Rapid water loss of more than 1 inch per week almost always indicates an active physical leak rather than evaporation. The most common causes are a failed pump shaft seal, a cracked union fitting, or a shell crack at or below the waterline. The EPA estimates minor water leaks can waste 10,000+ gallons per year, so fast leaks require immediate attention.
Fix a 10-Year-Old Hot Tub?
It depends on the repair cost relative to the tub’s replacement value. Hot tub technicians generally recommend repair when the cost is less than 50% of a comparable new tub’s price. A single isolated repair is almost always worth doing on a 10-year-old tub in otherwise good condition. However, if the foam insulation is saturated or the shell has multiple cracks, replacement is often the smarter financial choice.

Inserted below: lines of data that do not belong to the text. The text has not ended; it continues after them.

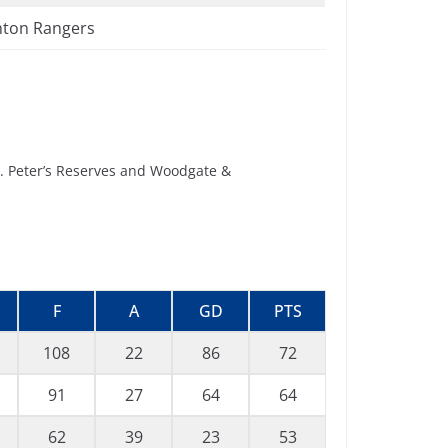
ton Rangers
t. Peter’s Reserves and Woodgate &
F
A
GD
PTS
108
22
86
72
91
27
64
64
62
39
23
53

Losing Water With No Wet Spots?
This is the most common version of hot tub water loss, and it happens because leaks occur inside the foam insulation layer. Water seeps from a fitting, gasket, or seal and immediately absorbs into the surrounding foam, where it evaporates slowly without ever reaching the cabinet floor. The Dye Test is specifically designed for this scenario, as it detects suction at a fitting even when there is no visible drip.
When DIY Works – And When to Get Help
Hot tub water loss falls somewhere on The Phantom Leak Spectrum, and now you have the tools to find exactly where. Start with the Bucket Test to confirm whether you’re dealing with evaporation or a real leak. Use the Level Drop Method and Dye Test to narrow down and pinpoint the source. Most hot tub leaks — pump seals, O-rings, jet gaskets, drain valves — are fixable by a careful DIYer with basic tools and $5–$100 in parts.
The Phantom Leak Spectrum reminds us that not every dropping water level is a crisis. Sometimes a new cover or a chemistry correction solves the whole problem. But when the tests point to a real leak, knowing the six common locations and how to test for each one puts you well ahead of simply adding water and hoping it stops.
Your next step is simple: fill a bucket, mark both water levels, and give it 24 hours. That single test will tell you more than an hour of panel-pulling ever will. If the tub drops more than the bucket, work through the diagnostic sequence above — and if the leak eludes you after all three steps, that’s the moment to bring in a professional with pressure-testing equipment. Either way, you now know exactly what you’re dealing with.